TEXT SECTION:
──────────

  2. Therapies that carry significant risk are generally reserved for more serious illnesses. They are administered only when there is some reasonable certainty that the patient is suffering from the disease or are doing so poorly that it's felt to be worth the risk. Treatments that carry less risk are initiated with relative impunity, although obviously even these options have downsides.
  3. Patients with significant baseline organ dysfunction often have little reserve and therefore tolerate additional insults poorly. This imparts a sense of urgency to the process which is generally absent when caring for healthier patients. While tests are being obtained to define the nature/extent of a clinical problem, empirical therapies directed against several of the most likely illnesses are initiated in an effort to prevent further deterioration. If no tests are available that can accurately distinguish between several diagnoses, a number of different therapeutic strategies may be pursued in parallel. These patients frequently require very close monitoring (i.e. in-hospital treatment) so that appropriate adjustments can be made and clinical down-turns rapidly addressed. This everything-but-the-kitchen-sink mentality is certainly less appealing and elegant then focused therapy where interventions are initiated individually, enabling the clinician to clearly gauge their efficacy and minimize any associated therapeutic risk. Unfortunately, it is often impossible to identify the exact limb of the system that is broken, forcing the use of multi-modality approaches.

──────────

(Stored data)

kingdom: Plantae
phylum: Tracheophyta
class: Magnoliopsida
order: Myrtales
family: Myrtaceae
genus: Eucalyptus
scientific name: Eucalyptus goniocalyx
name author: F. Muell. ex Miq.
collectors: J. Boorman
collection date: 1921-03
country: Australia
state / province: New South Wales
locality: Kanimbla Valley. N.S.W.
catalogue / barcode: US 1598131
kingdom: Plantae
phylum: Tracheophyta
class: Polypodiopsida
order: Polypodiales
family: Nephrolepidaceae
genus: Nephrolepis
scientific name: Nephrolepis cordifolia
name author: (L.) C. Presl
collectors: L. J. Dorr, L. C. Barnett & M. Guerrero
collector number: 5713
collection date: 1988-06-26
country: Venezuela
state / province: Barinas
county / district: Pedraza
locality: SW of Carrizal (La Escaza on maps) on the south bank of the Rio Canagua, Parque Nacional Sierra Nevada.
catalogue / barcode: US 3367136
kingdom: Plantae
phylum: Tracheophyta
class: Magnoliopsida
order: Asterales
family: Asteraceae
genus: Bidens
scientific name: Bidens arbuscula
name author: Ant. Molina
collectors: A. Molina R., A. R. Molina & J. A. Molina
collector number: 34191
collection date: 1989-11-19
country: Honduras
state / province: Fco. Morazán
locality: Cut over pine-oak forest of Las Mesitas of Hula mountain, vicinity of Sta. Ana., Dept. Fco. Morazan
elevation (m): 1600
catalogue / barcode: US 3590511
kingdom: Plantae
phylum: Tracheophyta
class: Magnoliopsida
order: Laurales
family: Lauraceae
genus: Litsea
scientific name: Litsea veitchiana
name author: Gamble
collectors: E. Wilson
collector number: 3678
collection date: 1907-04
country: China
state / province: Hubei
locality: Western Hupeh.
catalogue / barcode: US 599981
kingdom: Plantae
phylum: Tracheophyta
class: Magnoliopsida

──────────

DIRECTIONS:
Write what comes next in the passage on treating patients when the diagnosis is still uncertain, starting right after its last sentence.

ANSWER FOR THIS EXERCISE:
  4. Clinicians listen, ask, examine and then try to use the information obtained to put patients into known diagnostic categories. The differential diagnosis is a list of these possibilities and can be thought of as a group of boxes of various shapes and sizes. The quantity and variety of these containers is a function of the way in which providers combine historical information and exam findings with clinical experience and their understanding of pathophysiology. Frequently there is an imperfect fit between what we find and what we know. Instead of trying to cram patients into ill suited spaces we should recognize that these instances indicate a need to either expand our knowledge base, change our approach to a patient's complaint, or gather additional data. Remember also that there is no shame in admitting that we can't explain a particular finding or symptom. In fact, knowing what something is not has as much value as providing a specific label for a complaint or condition.
  5. Clinical decision making is based on the expectation that the human body will respond to illness in a predictable way. Disease states which alter this behavior wreak havoc on logical decision making. Illnesses which decrease normal immune function (e.g. HIV infection), medications that blunt the response to infection (e.g. steroids, chemotherapy), or advanced age (which frequently leads to an impaired physiologic response to stress) are a few examples. When caring for these patients, providers are forced to cast a wide net, relying on the initiation of empirical therapies while multiple diagnostic avenues are pursued.
  6. There will always be some element of non-modifiable uncertainty in clinical medicine (unless, of course, someone actually invents Star Trek-type Tricordors!). Technological advances have succeeded in improving both diagnostic and therapeutic accuracy. However, they are almost never correct all of the time. Reliance on the less-then-perfect information that these tests provide without in some way taking into account clinical judgment can have serious consequences for the patient.